Maroje Brcic wurde in Dubrovnik geboren, wo er im Alter von sieben Jahren unter der Anleitung seines Vaters Stefanin Brcic begann, die Gitarre zu spielen. Er beendete die Oberschule in der Klasse von Prof. István Römer und absolvierte das Studium der klassischen Gitarre an der Musikakademie in der Klasse von Prof. Darko Petrinjak.
Er konzertierte auch mit dem Symphonieorchester von Dubrovnik, dem Symphonieorchester des Kroatischen Rundfunks und Fernsehens, dem Kammerorchester von Mostar, dem Philharmonischen Orchester von Sarajevo, dem Orchester der Mazedonischen Nationaloper und den Moskauer »Gnesin Virtuosi«.

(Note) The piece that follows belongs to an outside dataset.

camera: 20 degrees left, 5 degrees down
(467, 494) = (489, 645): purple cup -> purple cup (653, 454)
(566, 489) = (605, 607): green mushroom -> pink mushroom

Er unterrichtet Gitarre an der Kunstakademie der Universität Split und gibt regelmäßig Meisterklassen und Unterricht, ebenso dient er auch als Jurymitglied etlicher Wettbewerbe.
Als Solist und Mitglied mehrerer Kammermusikensembles trat er bisher in Europa, Asien und Nordamerika auf. Er hat fünf CDs für Labels in Kroatien und Österreich aufgenommen und ein Buch über Gitarrentechnik und musikalische Interpretation verfasst.